→ **Activity**: Omit the images and reproduce the rest of the entries exactly.

(Stored data entries)

────────────────────────────────────────

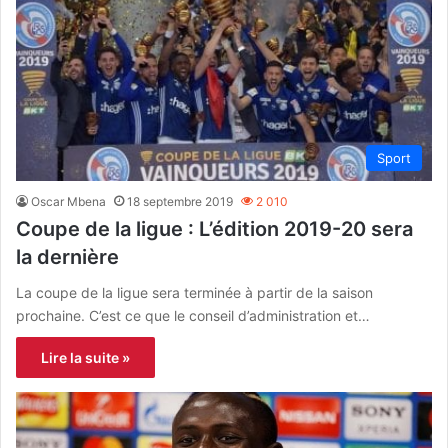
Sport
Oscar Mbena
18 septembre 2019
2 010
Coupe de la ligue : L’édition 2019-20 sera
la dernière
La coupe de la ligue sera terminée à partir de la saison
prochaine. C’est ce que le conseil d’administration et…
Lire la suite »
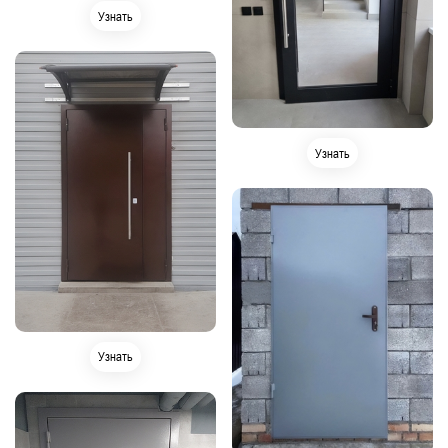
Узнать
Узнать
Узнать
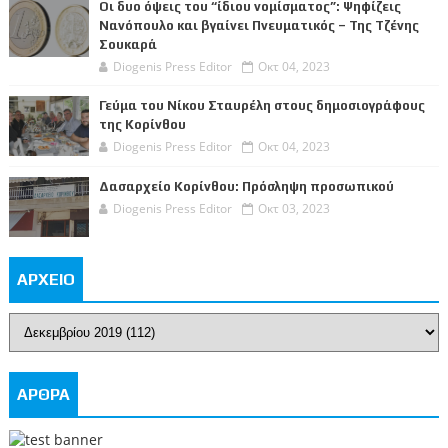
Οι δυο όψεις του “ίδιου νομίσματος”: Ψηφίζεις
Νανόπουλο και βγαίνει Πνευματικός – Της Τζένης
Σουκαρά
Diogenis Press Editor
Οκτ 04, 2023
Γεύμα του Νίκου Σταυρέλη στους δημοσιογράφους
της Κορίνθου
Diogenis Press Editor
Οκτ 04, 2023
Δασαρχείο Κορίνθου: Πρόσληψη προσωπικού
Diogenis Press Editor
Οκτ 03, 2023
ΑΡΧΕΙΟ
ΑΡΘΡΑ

────────────────────────────────────────

→ **Result of this exercise**:
Sport
Oscar Mbena
18 septembre 2019
2 010
Coupe de la ligue : L’édition 2019-20 sera
la dernière
La coupe de la ligue sera terminée à partir de la saison
prochaine. C’est ce que le conseil d’administration et…
Lire la suite »
Узнать
Узнать
Узнать
Οι δυο όψεις του “ίδιου νομίσματος”: Ψηφίζεις
Νανόπουλο και βγαίνει Πνευματικός – Της Τζένης
Σουκαρά
Diogenis Press Editor
Οκτ 04, 2023
Γεύμα του Νίκου Σταυρέλη στους δημοσιογράφους
της Κορίνθου
Diogenis Press Editor
Οκτ 04, 2023
Δασαρχείο Κορίνθου: Πρόσληψη προσωπικού
Diogenis Press Editor
Οκτ 03, 2023
ΑΡΧΕΙΟ
ΑΡΘΡΑ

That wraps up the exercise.